The IMF financing aims to support priority spending, strengthen the country’s capacity to absorb economic shocks, reduce poverty and improve public finance management, particularly in terms of budgetary discipline, transparency and governance.

it will also help meet financing needs linked to current financial difficulties, budget deficits, debt vulnerability, food insecurity and the security situation.

Despite a complex situation in the country, marked by security instability, significant development needs and climatic hazards, the IMF judges the progress made within the framework of the Extended Credit Facility (ECF) to be “satisfactory”.

However, the institution underlines the need for continued commitment by the Burkinabé authorities to prudent fiscal policies and the implementation of reforms to ensure debt sustainability, improve the macroeconomic outlook and stimulate sustainable and inclusive growth.

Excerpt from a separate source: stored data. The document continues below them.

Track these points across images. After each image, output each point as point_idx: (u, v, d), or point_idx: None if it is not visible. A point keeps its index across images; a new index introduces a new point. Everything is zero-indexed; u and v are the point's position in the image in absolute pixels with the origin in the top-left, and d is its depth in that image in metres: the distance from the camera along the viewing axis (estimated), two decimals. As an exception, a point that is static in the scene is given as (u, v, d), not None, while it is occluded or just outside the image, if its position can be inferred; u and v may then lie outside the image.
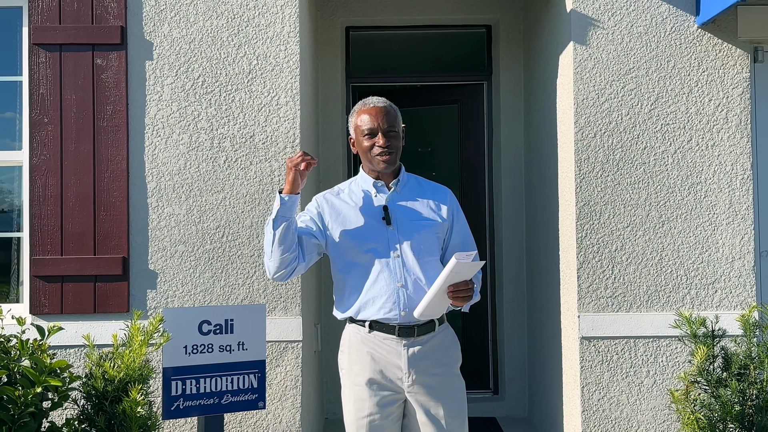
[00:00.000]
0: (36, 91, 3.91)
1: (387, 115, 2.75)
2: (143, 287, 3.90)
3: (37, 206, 3.89)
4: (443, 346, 2.77)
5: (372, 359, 2.72)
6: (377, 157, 2.74)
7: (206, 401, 3.23)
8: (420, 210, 2.79)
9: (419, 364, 2.70)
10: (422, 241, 2.73)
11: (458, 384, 2.79)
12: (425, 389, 2.71)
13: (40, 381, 2.92)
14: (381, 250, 2.71)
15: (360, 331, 2.76)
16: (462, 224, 2.87)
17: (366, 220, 2.75)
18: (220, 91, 3.95)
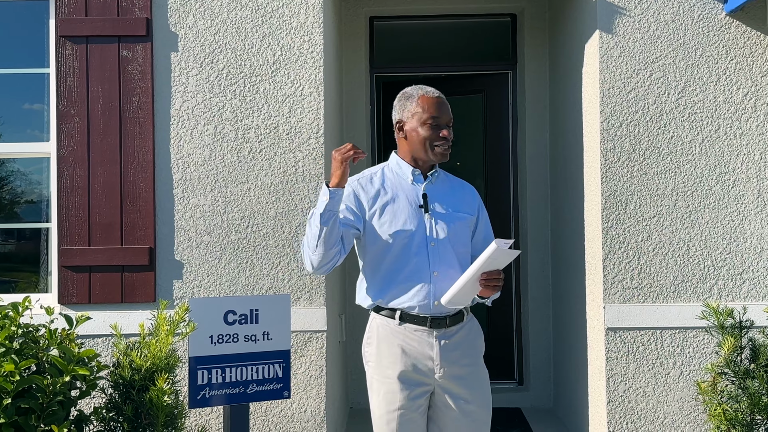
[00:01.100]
0: (63, 83, 3.95)
1: (449, 109, 2.77)
2: (169, 277, 3.94)
3: (64, 197, 3.93)
4: (470, 336, 2.77)
5: (403, 352, 2.69)
6: (438, 148, 2.71)
7: (232, 390, 3.25)
8: (453, 203, 2.79)
9: (450, 355, 2.70)
10: (457, 232, 2.74)
11: (483, 374, 2.82)
12: (455, 380, 2.70)
13: (68, 370, 2.96)
14: (417, 238, 2.69)
15: (389, 324, 2.73)
16: (486, 220, 2.91)
17: (404, 207, 2.72)
18: (245, 82, 3.96)
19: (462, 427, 2.72)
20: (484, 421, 2.76)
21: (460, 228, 2.75)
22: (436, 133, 2.70)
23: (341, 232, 2.65)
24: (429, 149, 2.72)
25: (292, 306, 3.86)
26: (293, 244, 3.92)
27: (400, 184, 2.77)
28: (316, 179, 3.92)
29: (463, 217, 2.78)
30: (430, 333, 2.69)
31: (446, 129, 2.72)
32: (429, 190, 2.77)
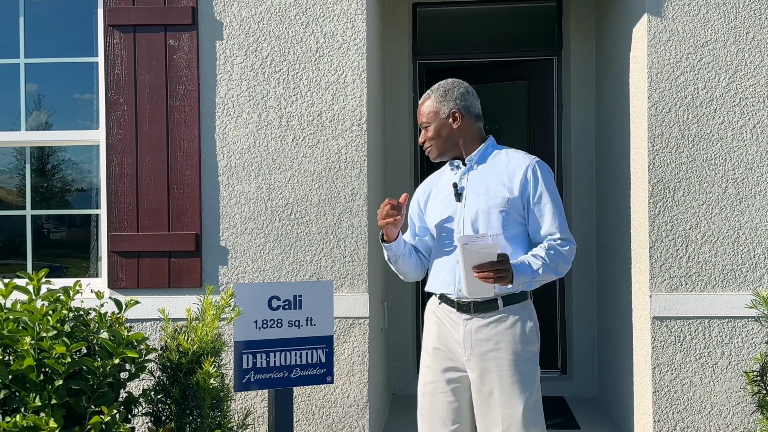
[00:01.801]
0: (111, 71, 4.03)
1: (421, 110, 2.87)
2: (215, 263, 4.00)
3: (113, 184, 4.02)
4: (506, 325, 2.69)
5: (438, 329, 2.81)
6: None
7: (276, 375, 3.30)
8: (490, 185, 2.73)
9: (477, 340, 2.69)
10: (484, 218, 2.70)
11: (523, 367, 2.68)
12: (482, 368, 2.69)
13: (117, 352, 3.03)
14: (450, 227, 2.78)
15: (433, 302, 2.87)
16: (539, 200, 2.70)
17: (442, 199, 2.84)
18: (288, 70, 3.99)
19: (483, 416, 2.71)
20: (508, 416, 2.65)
21: (488, 213, 2.70)
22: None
23: (413, 258, 2.93)
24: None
25: (335, 292, 3.90)
26: (336, 231, 3.95)
27: (448, 178, 2.88)
28: (358, 166, 3.94)
29: (492, 200, 2.70)
30: (460, 316, 2.74)
31: (423, 132, 2.85)
32: (469, 175, 2.79)
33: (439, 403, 2.78)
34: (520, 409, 2.63)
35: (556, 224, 2.68)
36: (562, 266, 2.70)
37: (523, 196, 2.70)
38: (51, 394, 2.91)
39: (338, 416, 3.96)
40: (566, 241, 2.70)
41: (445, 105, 2.79)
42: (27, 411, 2.95)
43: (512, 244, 2.70)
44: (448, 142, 2.80)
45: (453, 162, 2.84)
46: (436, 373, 2.79)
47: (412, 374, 5.46)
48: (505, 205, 2.69)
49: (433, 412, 2.79)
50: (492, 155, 2.81)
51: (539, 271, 2.62)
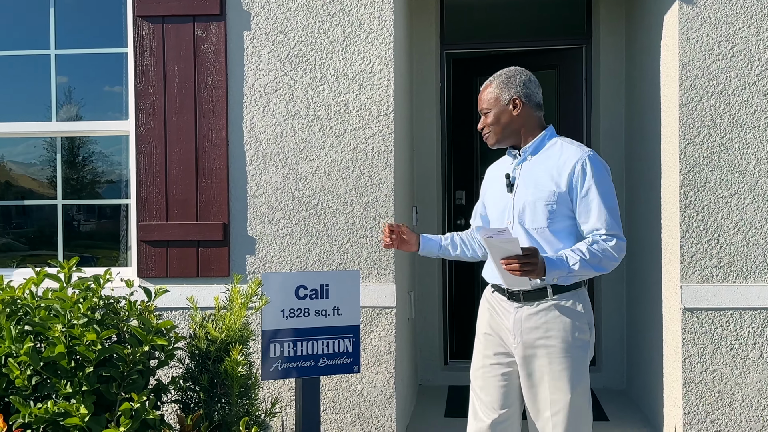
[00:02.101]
0: (141, 62, 4.06)
1: (482, 96, 2.89)
2: (242, 252, 4.02)
3: (143, 174, 4.06)
4: (556, 313, 2.70)
5: (490, 316, 2.89)
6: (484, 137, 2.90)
7: (303, 363, 3.32)
8: (539, 178, 2.74)
9: (527, 329, 2.73)
10: (531, 211, 2.72)
11: (572, 355, 2.70)
12: (531, 356, 2.73)
13: (147, 340, 3.06)
14: (501, 217, 2.84)
15: (488, 290, 2.95)
16: (586, 194, 2.67)
17: (498, 187, 2.90)
18: (315, 60, 3.99)
19: (532, 401, 2.76)
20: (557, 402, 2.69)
21: (535, 206, 2.71)
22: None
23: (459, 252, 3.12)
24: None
25: (362, 282, 3.90)
26: (363, 221, 3.95)
27: (504, 166, 2.93)
28: (385, 156, 3.93)
29: (539, 193, 2.71)
30: (510, 304, 2.78)
31: (482, 118, 2.88)
32: (522, 165, 2.82)
33: (488, 387, 2.84)
34: (569, 396, 2.67)
35: (603, 219, 2.65)
36: (606, 262, 2.64)
37: (571, 190, 2.68)
38: (82, 380, 2.95)
39: (365, 405, 3.97)
40: (612, 237, 2.64)
41: (506, 92, 2.80)
42: (58, 397, 2.99)
43: (559, 237, 2.69)
44: (508, 129, 2.81)
45: (511, 151, 2.89)
46: (486, 358, 2.86)
47: (438, 365, 5.46)
48: (551, 199, 2.68)
49: (483, 395, 2.86)
50: (547, 147, 2.81)
51: (575, 267, 2.59)
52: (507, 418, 2.83)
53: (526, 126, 2.81)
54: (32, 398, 3.03)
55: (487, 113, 2.82)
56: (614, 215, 2.66)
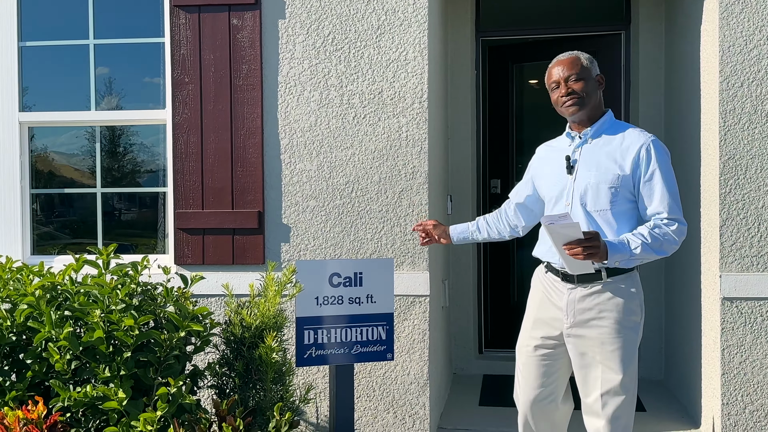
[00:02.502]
0: (177, 51, 4.10)
1: (569, 64, 2.86)
2: (277, 240, 4.05)
3: (180, 162, 4.11)
4: (609, 294, 2.77)
5: (543, 297, 2.94)
6: (562, 106, 2.86)
7: (337, 351, 3.34)
8: (602, 160, 2.79)
9: (579, 310, 2.79)
10: (593, 193, 2.76)
11: (624, 336, 2.76)
12: (583, 337, 2.80)
13: (183, 326, 3.11)
14: (559, 199, 2.88)
15: (540, 270, 3.01)
16: (649, 179, 2.73)
17: (555, 169, 2.92)
18: (350, 48, 3.99)
19: (583, 380, 2.84)
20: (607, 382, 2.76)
21: (597, 188, 2.76)
22: (558, 92, 2.86)
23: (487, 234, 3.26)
24: (561, 109, 2.89)
25: (396, 270, 3.91)
26: (396, 209, 3.95)
27: (561, 148, 2.96)
28: (419, 144, 3.93)
29: (602, 176, 2.76)
30: (564, 285, 2.84)
31: (563, 85, 2.84)
32: (583, 148, 2.86)
33: (531, 365, 2.94)
34: (620, 376, 2.75)
35: (665, 204, 2.71)
36: (667, 246, 2.70)
37: (634, 174, 2.74)
38: (120, 365, 3.00)
39: (399, 393, 3.98)
40: (673, 221, 2.70)
41: (594, 67, 2.89)
42: (97, 382, 3.06)
43: (620, 220, 2.75)
44: (591, 101, 2.85)
45: (570, 132, 2.93)
46: (532, 339, 2.94)
47: (473, 354, 5.45)
48: (615, 182, 2.74)
49: (525, 372, 2.96)
50: (607, 130, 2.87)
51: (637, 251, 2.65)
52: (546, 396, 2.93)
53: (598, 105, 2.88)
54: (71, 382, 3.09)
55: (579, 80, 2.83)
56: (676, 199, 2.73)
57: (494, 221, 3.26)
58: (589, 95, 2.84)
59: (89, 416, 3.05)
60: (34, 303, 3.12)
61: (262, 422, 3.22)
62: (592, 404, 2.80)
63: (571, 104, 2.83)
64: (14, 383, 3.11)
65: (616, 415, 2.76)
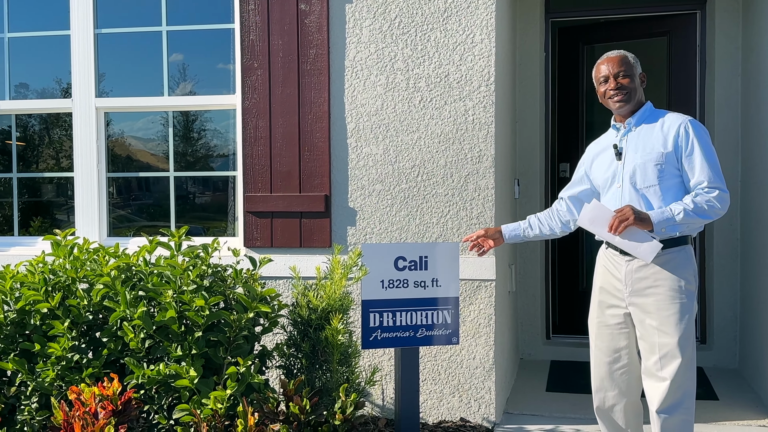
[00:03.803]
0: (246, 37, 4.15)
1: (618, 62, 3.08)
2: (343, 224, 4.08)
3: (249, 147, 4.17)
4: (667, 266, 2.94)
5: (604, 270, 3.15)
6: (610, 99, 3.08)
7: (402, 334, 3.35)
8: (647, 142, 3.01)
9: (636, 279, 2.99)
10: (641, 172, 2.98)
11: (680, 302, 2.93)
12: (641, 304, 2.99)
13: (252, 307, 3.17)
14: (612, 182, 3.09)
15: (603, 247, 3.19)
16: (690, 152, 2.94)
17: (606, 159, 3.15)
18: (416, 31, 3.97)
19: (643, 345, 3.01)
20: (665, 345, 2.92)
21: (644, 167, 2.97)
22: (606, 87, 3.10)
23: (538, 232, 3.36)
24: (607, 102, 3.11)
25: (461, 255, 3.88)
26: (462, 193, 3.92)
27: (609, 140, 3.18)
28: (486, 128, 3.88)
29: (648, 155, 2.97)
30: (622, 258, 3.04)
31: (612, 80, 3.06)
32: (628, 136, 3.08)
33: (603, 335, 3.14)
34: (675, 339, 2.91)
35: (705, 173, 2.91)
36: (711, 211, 2.89)
37: (676, 150, 2.96)
38: (191, 344, 3.08)
39: (464, 377, 3.97)
40: (714, 188, 2.89)
41: (638, 66, 3.12)
42: (169, 360, 3.14)
43: (668, 193, 2.96)
44: (636, 95, 3.08)
45: (615, 125, 3.15)
46: (601, 310, 3.14)
47: (540, 339, 5.39)
48: (660, 159, 2.96)
49: (599, 343, 3.16)
50: (648, 118, 3.08)
51: (679, 216, 2.86)
52: (620, 359, 3.11)
53: (639, 99, 3.10)
54: (145, 360, 3.19)
55: (627, 76, 3.06)
56: (715, 170, 2.93)
57: (546, 218, 3.38)
58: (634, 90, 3.06)
59: (162, 393, 3.14)
60: (109, 283, 3.23)
61: (328, 402, 3.26)
62: (651, 367, 2.97)
63: (619, 98, 3.06)
64: (90, 360, 3.23)
65: (675, 378, 2.91)
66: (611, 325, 3.11)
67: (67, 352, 3.17)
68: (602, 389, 3.17)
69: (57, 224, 4.77)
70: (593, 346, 3.20)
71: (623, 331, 3.09)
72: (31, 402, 3.26)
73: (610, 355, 3.13)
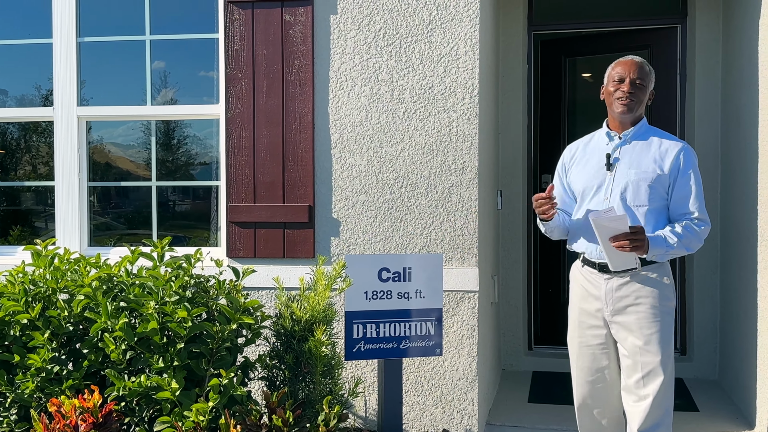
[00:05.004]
0: (231, 47, 4.14)
1: (639, 68, 3.02)
2: (327, 235, 4.07)
3: (232, 156, 4.15)
4: (647, 283, 2.96)
5: (582, 290, 3.11)
6: (617, 100, 3.01)
7: (385, 345, 3.35)
8: (642, 160, 2.98)
9: (617, 298, 2.98)
10: (633, 190, 2.96)
11: (661, 318, 2.94)
12: (622, 323, 2.98)
13: (235, 318, 3.15)
14: (596, 192, 3.04)
15: (577, 264, 3.17)
16: (685, 181, 2.96)
17: (592, 165, 3.08)
18: (401, 43, 3.98)
19: (624, 364, 3.01)
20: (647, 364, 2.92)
21: (638, 186, 2.95)
22: (618, 87, 3.02)
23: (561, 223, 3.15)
24: (612, 102, 3.04)
25: (445, 266, 3.89)
26: (446, 204, 3.93)
27: (597, 146, 3.12)
28: (469, 140, 3.90)
29: (643, 174, 2.95)
30: (601, 276, 3.03)
31: (627, 83, 2.99)
32: (622, 148, 3.04)
33: (584, 355, 3.12)
34: (658, 358, 2.92)
35: (696, 205, 2.96)
36: (695, 244, 2.95)
37: (671, 175, 2.96)
38: (173, 356, 3.06)
39: (447, 388, 3.97)
40: (702, 222, 2.95)
41: (653, 83, 3.08)
42: (151, 372, 3.11)
43: (653, 216, 2.96)
44: (641, 108, 3.05)
45: (610, 132, 3.09)
46: (582, 330, 3.12)
47: (522, 350, 5.40)
48: (653, 181, 2.95)
49: (580, 363, 3.15)
50: (645, 134, 3.06)
51: (674, 246, 2.89)
52: (602, 379, 3.10)
53: (640, 114, 3.08)
54: (126, 372, 3.16)
55: (641, 87, 3.01)
56: (703, 202, 2.99)
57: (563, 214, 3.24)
58: (642, 103, 3.04)
59: (143, 405, 3.11)
60: (90, 294, 3.19)
61: (312, 415, 3.25)
62: (633, 385, 2.97)
63: (627, 103, 2.99)
64: (71, 372, 3.19)
65: (657, 395, 2.92)
66: (592, 346, 3.11)
67: (47, 363, 3.13)
68: (585, 407, 3.19)
69: (36, 233, 4.72)
70: (574, 365, 3.20)
71: (604, 351, 3.09)
72: (11, 414, 3.22)
73: (592, 375, 3.13)
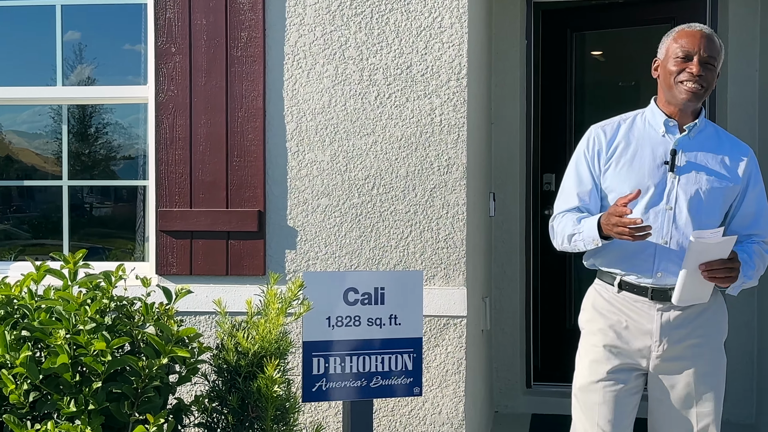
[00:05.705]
0: (162, 15, 4.11)
1: (710, 43, 2.86)
2: (281, 247, 4.05)
3: (163, 150, 4.11)
4: (707, 313, 2.90)
5: (616, 320, 2.94)
6: (682, 84, 2.84)
7: (352, 383, 3.33)
8: (711, 164, 2.89)
9: (674, 332, 2.87)
10: (705, 200, 2.85)
11: (720, 361, 2.95)
12: (677, 362, 2.89)
13: (166, 351, 3.10)
14: (654, 198, 2.87)
15: (607, 290, 2.98)
16: (758, 192, 2.94)
17: (644, 161, 2.91)
18: (372, 12, 3.98)
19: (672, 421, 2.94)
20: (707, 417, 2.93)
21: (710, 195, 2.85)
22: (683, 66, 2.83)
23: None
24: (675, 86, 2.86)
25: (425, 285, 3.88)
26: (427, 210, 3.93)
27: (648, 135, 2.95)
28: (456, 131, 3.90)
29: (717, 182, 2.86)
30: (652, 305, 2.88)
31: (697, 63, 2.82)
32: (684, 144, 2.90)
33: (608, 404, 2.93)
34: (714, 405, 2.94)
35: (765, 225, 2.95)
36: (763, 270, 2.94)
37: (745, 185, 2.92)
38: (88, 398, 3.00)
39: (427, 436, 3.97)
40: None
41: (720, 57, 2.94)
42: (60, 417, 3.06)
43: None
44: (706, 95, 2.92)
45: (668, 121, 2.92)
46: (602, 372, 2.93)
47: (519, 388, 5.42)
48: (726, 191, 2.88)
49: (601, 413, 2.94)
50: (706, 128, 2.99)
51: (753, 275, 2.86)
52: None
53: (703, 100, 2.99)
54: (29, 417, 3.10)
55: (714, 68, 2.88)
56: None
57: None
58: (710, 89, 2.91)
59: (50, 459, 3.05)
60: (-16, 320, 3.13)
61: (260, 470, 3.22)
62: None
63: (696, 88, 2.83)
64: (-40, 418, 3.12)
65: None
66: (628, 392, 2.94)
67: (-73, 408, 3.06)
68: None
69: None
70: (585, 418, 3.00)
71: (629, 400, 2.95)
72: None
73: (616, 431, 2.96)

The military government in Burkina Faso has been implementing economic reforms to stabilise its economy, including fiscal discipline, social protection, improving the  Investment climate and reforming the mining sector.

The government has been working to reduce the budget deficit to 5% of GDP in 2024 and 3% by 2027. This includes controlling the public wage bill, energy subsidies, and raising the ceiling for VAT credit refunds.

The government has also shown increased commitment to strengthening and expanding social protection. However, the World Bank says that the current system remains inefficient.

A new investment code that offers tax breaks and incentives to foreign investors was adopted by the government. The International Finance Corporation (IFC) is also working to improve the investment climate.

In 2023, the military government amended the country’s mining code, raised mining taxes and royalties, and has discussed mandating mining companies to contribute to the national gold reserve.